Step Two: Build Local, Alternative Systems and State and Federal Policies That Support Them
The second part of Macy’s framework for change is to build structural alternatives to the dominant systems that harm—alternatives largely rooted in local communities. This is what Gandhi called the “constructive program,” building the new society in the shell of the existing.
These local alternatives should serve as a foundation for broader policy change. Like Gandhi, Flaccavento is skeptical of centralized solutions but knows that if we walk away from national politics, the vacuum will be filled by absentee corporate power. To create change, he says, we need a public policy program that removes barriers and speeds the transition. For example, Flaccavento proposes business regulations that are “scale appropriate” and reduce the regulatory burdens on start-up, local, and home-based businesses. Instead of subsidizing absentee-owned national conglomerates, local government should direct procurement and subsidies to locally rooted enterprises.

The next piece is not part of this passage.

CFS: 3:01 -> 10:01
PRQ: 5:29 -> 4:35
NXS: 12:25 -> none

A key ingredient in Flaccavento’s program to strengthen local alternatives is to build community-based politics of engagement to overcome the power of corporate lobbyists. I was attracted to Flaccavento’s vision of a movement of “food citizens,” which would engage the 5 million to 10 million people who shop at farmers markets or are members of one of the 4,000 CSAs. Imagine using this people power to change the national farm bill, which allocates most subsidies to the biggest 10 percent of agribusiness. These food citizens, along with community banking activists and local business owners, could be a powerful constituency for transformation—and a countervailing force to what Flaccavento calls WTF (Wealth Trumps Fairness) politics.
Step Three: Nurture a Shift in Social Consciousness
The third step in Macy’s framework for change is to nurture a shift in social consciousness—one that centers on community economics and interconnectedness.

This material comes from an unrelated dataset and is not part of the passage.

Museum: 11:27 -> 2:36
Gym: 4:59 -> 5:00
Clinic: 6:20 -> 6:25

For Flaccavento, creating space for meaningful public debate is critical to shifting social consciousness. He quotes Mimi Pickering, one of the founders of Appalshop, a cultural change resource center in Kentucky: “In order for people to turn away from the politics of denial that have overtaken the electorate … there needs to be a visible counter narrative about what else is possible here.”
Flaccavento lifts up the importance of place-based public forums as a way to build community knowledge, capacity, and shared storytelling. In my urban neighborhood of Boston, the Jamaica Plain Forum has been a key ingredient in getting people together to engage in important community conversations around speakers, films, and workshops. There is power in building institutions such as local radio stations, community media, storytelling venues, and theater groups that enable a community to lift up its own stories. These face-to-face “open spaces” are building blocks for authentic democracy—and their decline has impoverished our public life.

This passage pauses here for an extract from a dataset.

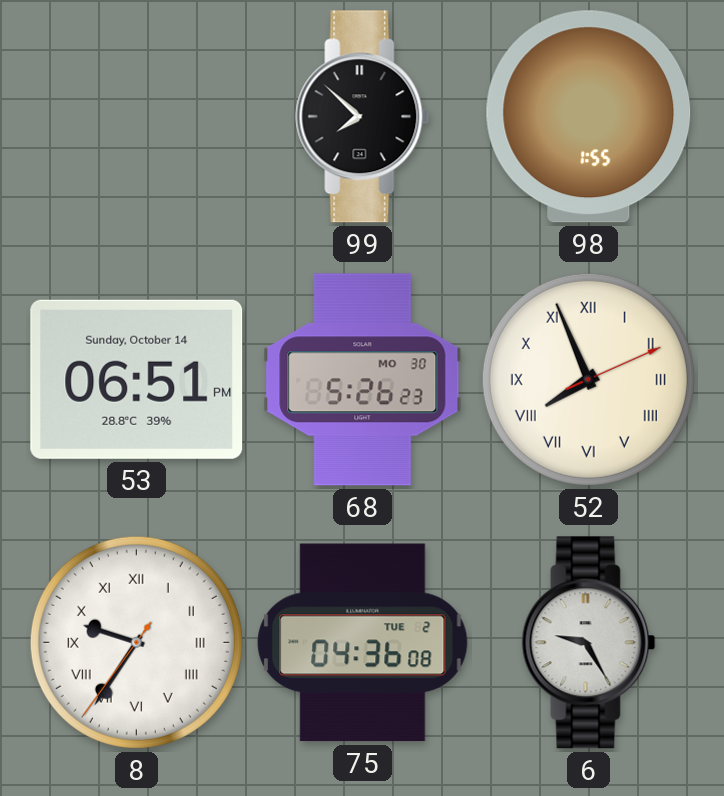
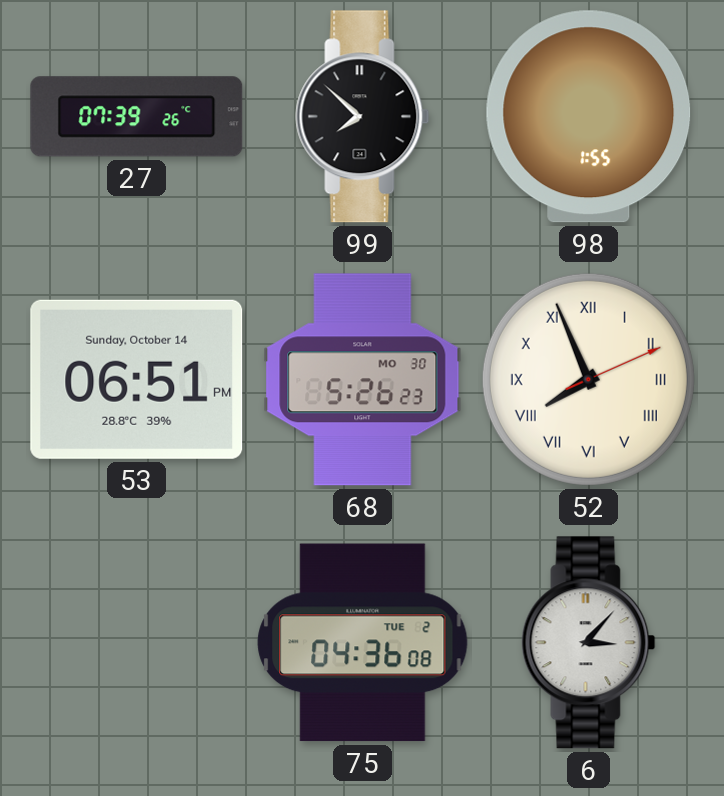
27: none -> 07:39
8: 9:35 -> none
6: 9:25 -> 3:07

Alone, locally focused action will not overcome the systemic forces that are fueling the concentration of wealth and power and supercharging racial and economic disparities, climate change, and mass incarceration. Our best chance is a mass movement that works to stop threats to people and planet while building local alternatives at the same time. A place-based new economy will grow grassroots people power to fuel broad change while offering a new story of how we must live together.